A narrativa começa com Stevens, já idoso e debilitado, refletindo sobre a necessidade de ter uma pessoa a mais lhe ajudando nas tarefas. Ele até tem um pessoa em mente: a antiga governanta, miss Kenton, e decide ir pessoalmente perguntar se ela toparia retornar. Muitos anos já se passaram dos dias de glória da casa, agora com o orçamento adequado aos novos tempos, o que inclui um quadro de empregados bem mais enxuto, basicamente com duas pessoas. E o zeloso colaborador não sabe bem como abordar a questão com seu novo patrão, Mr. Benn, rico norte-americano que acabou de comprar Darlington Hall e que está imprimindo seu estilo à habitação, o que deixa Stevens bastante confuso e inseguro. Mas, do seu jeito, ele tenta se encaixar no novo modelo de trabalho. Bem engraçada a passagem em que treina piadas para parecer descontraído diante do chefe, que está sempre soltando tiradas "engraçadas". Claro que não é bem sucedido. Ainda assim, vemos seu esforço.
Foi impossível não fazer uma analogia de seu empenho ao de inúmeros funcionários que atuam em grandes corporações. E que, de repente, se veem obsoletos, sem grandes atribuições. Ou que são descartados em prol do novo. Stevens tenta se mostrar aberto às mudanças. Embora, lá no fundo sinta saudades do velho tempo e tenha convicção que o seu jeito é o jeito certo de se fazer as coisas.

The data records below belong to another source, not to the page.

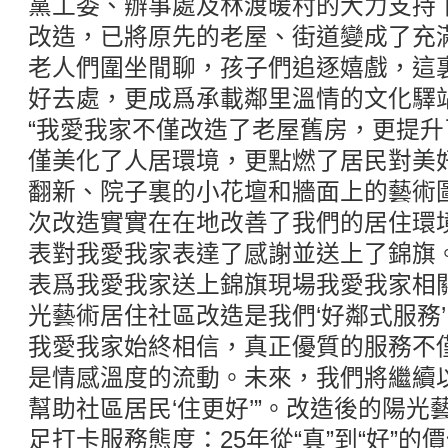
黨工委、辦事處及林渡暖村的大力支持
改造，已將原先的老屋、街道變成了充
老人們圍坐閒聊，孩子們追逐嬉戲，這
好去處，更成爲承載鄰里溫情的文化驛
“我愛我家不僅改造了老屋舊房，更提
僅美化了人居環境，更點燃了居民對美好
翻新、院子裏的小花壇和牆面上的藝術
次改造實實在在地改善了我們的居住環
表對我愛我家表達了感謝並送上了錦旗
表爲我愛我家送上錦旗現場我愛我家相
光藝術居住社區改造是我們‘好鄰式服務’
我愛我家始終相信，真正優質的服務不
是情感溫度的流動。未來，我們將繼續以
幫助社區居民‘住更好’”。改造後的陽
足打卡服務態度：25年從“真”到“好”的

Ocorre que ao falar com Mrs. Benn sobre a possibilidade de Miss Kenton, o primeiro entende que ele quer visitar uma pretendente e acaba insistindo para que ele tire férias para viajar pelo interior inglês. Assim, começa sua meticulosa jornada de carro. Enquanto dirige ou para para observar as paisagens e dormir, relembra os principais momentos de sua vida, incluindo as oportunidades perdidas. Ele terá a chance de reverter uma delas, mas as obrigações do ofício falarão, como sempre, mais alto. Inclusive, sentiremos raiva dele em vários momentos, sobretudo no que diz respeito ao seu pai. A despeito de todas as mudanças, Stevens segue fiel aos princípios que fizeram dele um grande mordomo. Ele não abre mão da dignidade que sempre prezou e o trecho a seguir descreve muito bem tudo o que envolve sua profissão e o que pensa dela:
"Dignidade tem a ver essencialmente com a capacidade de um mordomo de não abandonar o ser profissional que lhe habita. Mordomos menores abandonam seus seres profissionais em prol da vida pessoal à menor oportunidade. Para essas pessoas, ser mormo é como desempenhar um papel numa pantomima; um pequeno empurrão, um ligeiro tropeço e a fachada despenca, revelando o ator que há por baixo dela. O grande mordomo é uma virtude de sua capacidade de habitar seu papel profissional - e de habitá-lo até o fim. Não se deixa abalar por acontecimentos externos, por mais surpreendentes, alarmantes ou constrangedores que sejam."
Como julgá-lo quando ainda vemos muitos profissionais deixando de lado suas vidas para ir atrás das metas corporativas? Será que é muito diferente do que Stevens fez? Precisamos, nós, de um olhar espantando diante do que pensamos sobre carreira e trabalho. Felizmente, isso parece estar acontecendo.
"Miss Keaton", garanti a ele, "é uma profissional dedicada. Sei, com toda a certeza, que não tem nenhum desejo de consistir família."